[EDIT: Thanks for the questions everyone! Just noting that I'm mostly done answering questions, and there were a few that came in Tuesday night or later that I probably won't get to.]
Hi everyone! I’m Ajeya, and I’ll be doing an Ask Me Anything here. I’ll plan to start answering questions Monday Feb 1 at 10 AM Pacific. I will be blocking off much of Monday and Tuesday for question-answering, and may continue to answer a few more questions through the week if there are ones left, though I might not get to everything.

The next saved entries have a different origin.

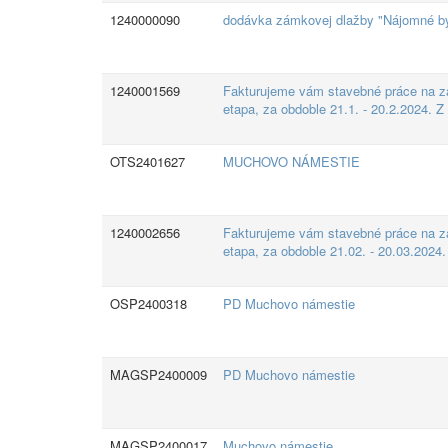
1240000090
dodávka zámkovej dlažby "Nájomné 
1240001569
Fakturujeme vám stavebné práce na z
etapa, za obdoble 21.1. - 20.2.2024. 
OTS2401627
MUCHOVO NÁMESTIE
1240002656
Fakturujeme vám stavebné práce na z
etapa, za obdoble 21.02. - 20.03.2024
OSP2400318
PD Muchovo námestie
MAGSP2400009
PD Muchovo námestie
MAGSP2400017
Muchovo námestie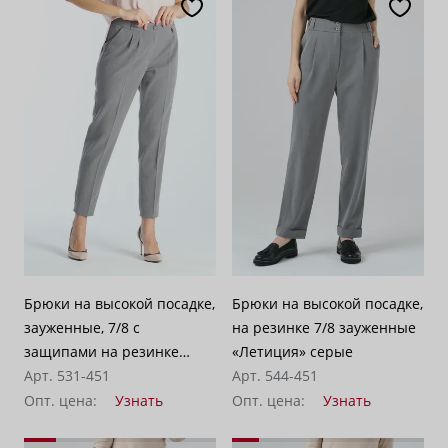
Брюки на высокой посадке,
Брюки на высокой посадке,
зауженные, 7/8 с
на резинке 7/8 зауженные
защипами на резинке
«Летиция» серые
"Летиция" серые
Арт. 531-451
Арт. 544-451
Опт. цена:
Узнать
Опт. цена:
Узнать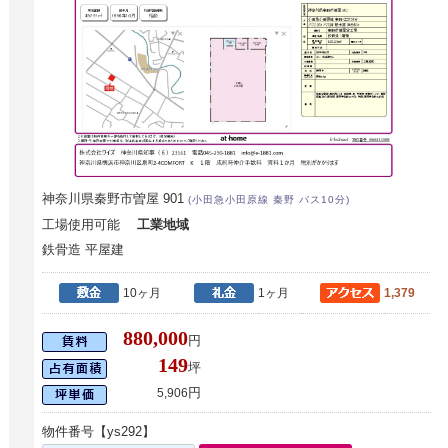
神奈川県秦野市曽屋 901
(小田急小田原線 秦野 バス10分)
工場使用可能
工業地域
鉄骨造 平屋建
10ヶ月
1ヶ月
1,379
880,000
円
149
坪
円
5,906
物件番号【ys292】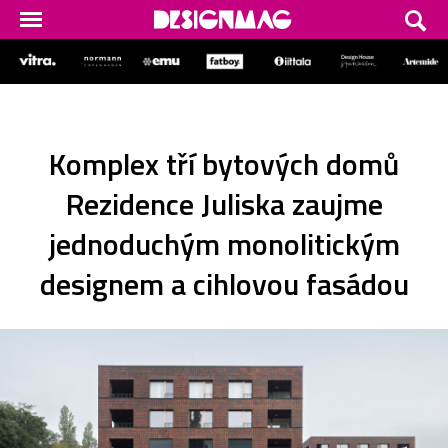
Komplex tří bytových domů
Rezidence Juliska zaujme
jednoduchým monolitickým
designem a cihlovou fasádou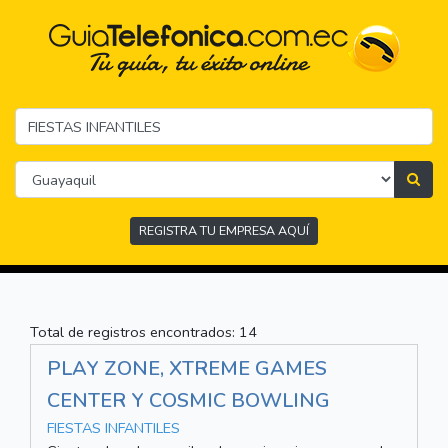
REGISTRA TU EMPRESA AQUÍ
Total de registros encontrados: 14
PLAY ZONE, XTREME GAMES
CENTER Y COSMIC BOWLING
FIESTAS INFANTILES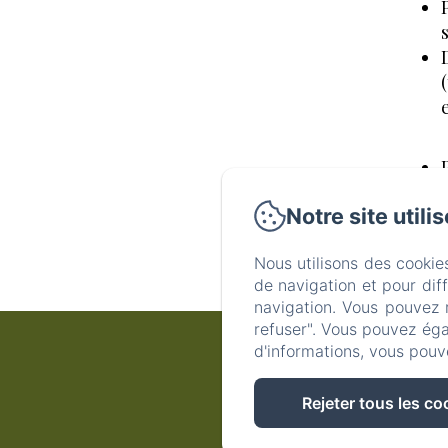
Notre site utili
Nous utilisons des cookie
de navigation et pour dif
navigation. Vous pouvez 
refuser". Vous pouvez éga
A
d'informations, vous pouv
Po
Rejeter tous les co
34 Place du 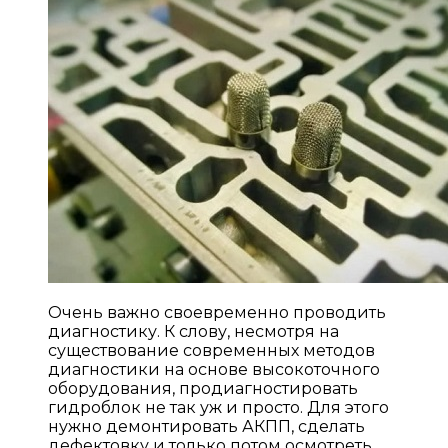
Очень важно своевременно проводить
диагностику. К слову, несмотря на
существование современных методов
диагностики на основе высокоточного
оборудования, продиагностировать
гидроблок не так уж и просто. Для этого
нужно демонтировать АКПП, сделать
дефектовку и только потом осмотреть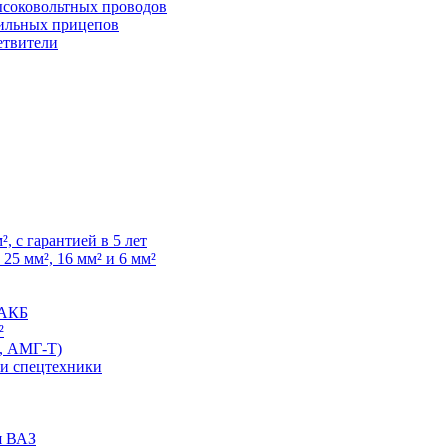
высоковольтных проводов
ильных прицепов
етвители
, с гарантией в 5 лет
25 мм², 16 мм² и 6 мм²
 АКБ
²
, АМГ-Т)
 и спецтехники
я ВАЗ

About me: I’m a Senior Research Analyst at Open Philanthropy, where I focus on cause prioritization and AI. 80,000 Hours released a podcast episode with me last week discussing some of my work, and last September I put out a draft report on AI timelines which is discussed in the podcast. Currently, I’m trying to think about AI threat models and how much x-risk reduction we could expect the “last long-termist dollar” to buy. I joined Open Phil in the summer of 2016, and before that I was a student at UC Berkeley, where I studied computer science, co-ran the Effective Altruists of Berkeley student group, and taught a student-run course on EA.
I’m most excited about answering questions related to AI timelines, AI risk more broadly, and cause prioritization, but feel free to ask me anything!
Hi Ajeya, thank you for publishing such a massive and detailed report on timelines!! Like other commenters here, it is my go-to reference. Allowing users to adjust the parameters of your model is very helpful for picking out built-in assumptions and being able to update predictions as new developments are made.
In your report you mention that you discount the aggressive timelines in part due to lack of major economic applications of AI so far. I have a few questions along those lines.
Do you think TAI will necessarily be foreshadowed by incremental economic gains? If so, why? I personally don't see the lack of such applications as a significant signal because the cost and inertia of deploying AI for massive economic benefit is debilitating compared to the current rate of research progress on AI capabilities. For example, I would expect that if a model like GPT-3 had existed for 50 years and was already integrated with the economy it would be ubiquitous in writing-based jobs and provide massive productivity gains. However, from where we are now, it seems likely that several generations of more powerful successors will be developed before the hypothetical benefits of GPT-3 are realized.
If a company like OpenAI heavily invested in productizing their new API (or DeepMind their Alphafold models) and signaled that they saw it as key to the company's success, would you update your opinion more towards aggressive timelines? Or would you see this as delaying research progress because of the time spent on deployment work?
More generally, how do you see (corporate) groups reorienting (if at all) as capabilities progress and we get close to TAI? Do you expect research to slow broadly as current theoretical, capabilities-driven work is replaced by implementation and deployment of existing methods? Do you see investment in alignment research increasing, including possibly an intentional reduction of pure capabilities work towards safer methods? On the other end of the spectrum, do you see an arms race as likely?
Finally, have you talked much to people outside the alignment/effective altruism communities about your report? How have reactions varied by background? Are you reluctant to publish work like this broadly? If so, why? Do you see risks of increasing awareness of these issues pushing unsafe capabilities work?
Apologies for the number of questions! Feel free to answer whichever are most interesting to you.
To clarify, we are planning to seek more feedback from people outside the EA community on our views about TAI timelines, but we're seeing that as a separate project from this report (and may gather feedback from outside the EA community without necessarily publicizing the report more widely).